Temo che pochi sappiano che cosa si festeggia nella “Feria di Agosto”. Come vedremo, non si tratta solo di ignoranza. La festa liturgica commemora la “Assunzione di Maria in Cielo”, da intendersi come la risurrezione di Maria, la partecipazione, nella pienezza della persona, corpo e anima, alla gloria eterna del Figlio.
Ci vengono in mente capolavori d’arte, come l’Assunta di Tiziano; molte chiese, a cominciare dalla Cattedrale della nostra città, sono dedicate alla Madre di Dio, nel compimento del suo cammino, originato da quel “sì”, tante volte ripetuto e confermato sotto la croce del Figlio.
La difficoltà nel dare un senso attuale a questa festa deriva proprio dall’uso che la Sacra Scrittura e la tradizione della Chiesa fanno di parole grandi e definitive. Tutti noi ci sentiamo provvisori, ogni verità ci sembra parziale; non riusciamo a dar senso alla parola “salvezza” e magari ci accontentiamo della guarigione.
In questo atteggiamento c’è un aspetto di verità. Dobbiamo fare l’elogio del provvisorio e del parziale; le grandi ideologie non solo si sono rivelate degli inganni, ma anche fonti di violenza e di indicibili dolori. La stessa Chiesa, nel momento in cui ha preteso di possedere la verità assoluta, ha rischiato e rischia di apparire anche lei una struttura di potere. Essa ricupera autorevolezza e, direi, “simpatia”, quando si fa prossima all’uomo e condivide la sua ricerca. C’è però il rischio che le buone opere distraggano dal messaggio che invita ad andare oltre la storia, e che l’eternità diventi un mito o, modernamente, un “cloud”, una nube, nella quale conservare le acquisizioni e i valori della ricerca umana.

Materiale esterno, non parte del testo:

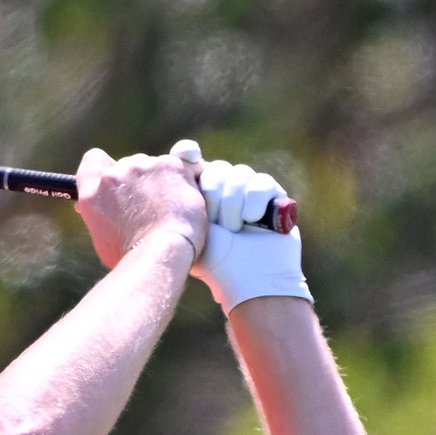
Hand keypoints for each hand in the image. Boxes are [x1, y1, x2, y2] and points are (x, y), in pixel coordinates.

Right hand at [74, 147, 206, 268]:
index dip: (105, 168)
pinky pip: (182, 164)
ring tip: (170, 208)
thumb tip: (98, 206)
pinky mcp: (171, 165)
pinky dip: (186, 178)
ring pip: (154, 164)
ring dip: (161, 179)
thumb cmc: (133, 255)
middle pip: (127, 164)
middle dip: (138, 180)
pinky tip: (187, 198)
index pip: (93, 160)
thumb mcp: (103, 237)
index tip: (117, 183)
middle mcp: (114, 175)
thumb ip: (101, 212)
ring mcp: (143, 167)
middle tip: (150, 206)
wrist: (162, 253)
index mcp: (92, 192)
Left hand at [178, 147, 311, 312]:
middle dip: (215, 194)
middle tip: (216, 221)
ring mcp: (249, 192)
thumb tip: (162, 166)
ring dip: (234, 203)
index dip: (189, 155)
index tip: (185, 154)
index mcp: (199, 197)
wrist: (251, 280)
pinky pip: (261, 182)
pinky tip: (253, 220)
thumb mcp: (186, 232)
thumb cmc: (216, 264)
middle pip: (216, 168)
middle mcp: (224, 191)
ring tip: (235, 228)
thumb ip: (173, 204)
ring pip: (239, 174)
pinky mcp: (273, 195)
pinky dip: (255, 201)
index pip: (193, 162)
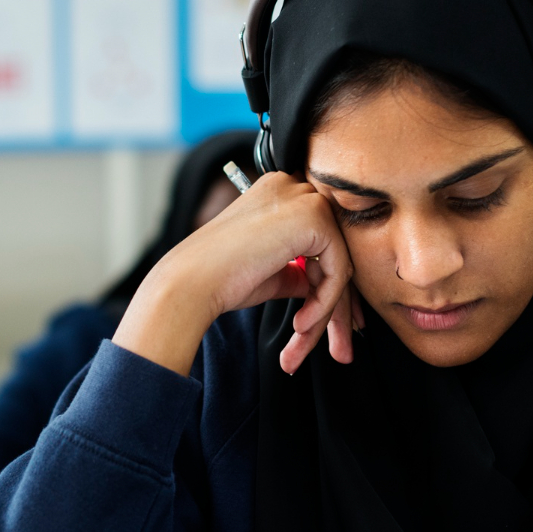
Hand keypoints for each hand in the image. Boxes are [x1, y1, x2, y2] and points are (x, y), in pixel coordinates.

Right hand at [113, 171, 364, 375]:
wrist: (192, 281)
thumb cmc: (218, 277)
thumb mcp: (268, 271)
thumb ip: (297, 271)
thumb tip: (317, 284)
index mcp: (278, 192)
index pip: (319, 237)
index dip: (327, 281)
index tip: (330, 320)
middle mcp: (292, 186)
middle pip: (334, 248)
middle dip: (336, 300)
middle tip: (339, 345)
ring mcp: (304, 198)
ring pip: (340, 261)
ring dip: (328, 309)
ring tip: (303, 338)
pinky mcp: (313, 217)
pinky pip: (338, 268)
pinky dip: (324, 303)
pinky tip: (300, 324)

La Chiesa è però una realtà singolare: essa conserva in sé il principio della propria contestazione. Nei giorni che precedono la festa dell’Assunta, vengono ricordati numerosi martiri. Alcuni appartengono all’antichità, come san Lorenzo, altri sono contemporanei, come Edith Stein e Massimiliano Maria Kolbe, ambedue uccisi ad Auschwitz. Il calendario della Chiesa non nasconde, anzi, ostenta la contraddizione con la festa dell’Assunta e pone la domanda: quelle morti sono state delle sconfitte e quel male potrà mai essere risarcito? Come colmare la distanza tra l’abisso dell’odio e della violenza, e il vertice di un cielo “lontano”, come scrive Pascoli nella poesia dedicata al “pianto di stelle” della notte di san Lorenzo?
Dovremmo convincerci che solo se ci riempiamo gli occhi dell’anima contemplando il cielo, saremo in grado di scendere negli inferi contemporanei. Non riesco a immaginare come si possa ignorare quello che succede nel Mediterraneo, in Libia, in Etiopia, o lo si liquidi con frasi fatte, ma generatrici di pregiudizi e di violenza. I campi di concentramento e gli stermini etnici esistono anche oggi: come ignorarli?
Non possiamo guardare il cielo e ignorare la terra e neppure guardare la terra e ignorare il cielo. La festa dell’Assunta ci invita a rivendicare la contiguità delle due dimensioni. Dio non si è ritirato nella luce immobile di un “altrove” sconosciuto, ma ha voluto entrare nella nostra storia umana, fino alla morte. Maria è stata lo strumento di questo divenire carne e sangue, strumento partecipe: chi potrà misurare la sua sofferenza e la prova terribile della fede?
Nello stesso tempo, Maria ci invita a considerare le presenze buone che ci circondano, come scrisse un’altra vittima dei lager, Dietrich Bonhoeffer. La parola di Gesù, che dalla croce ci dona Maria come madre (“Donna, ecco tuo figlio”, le dice, indicando Giovanni, che ci rappresenta), si estende a tutta l’umanità, fino alla fine dei secoli. Queste presenze buone ci aiutano a ritornare al quotidiano, a dar valore al provvisorio e al parziale, a riconoscere in ogni frammento della vita dell’uomo la dignità del mistero.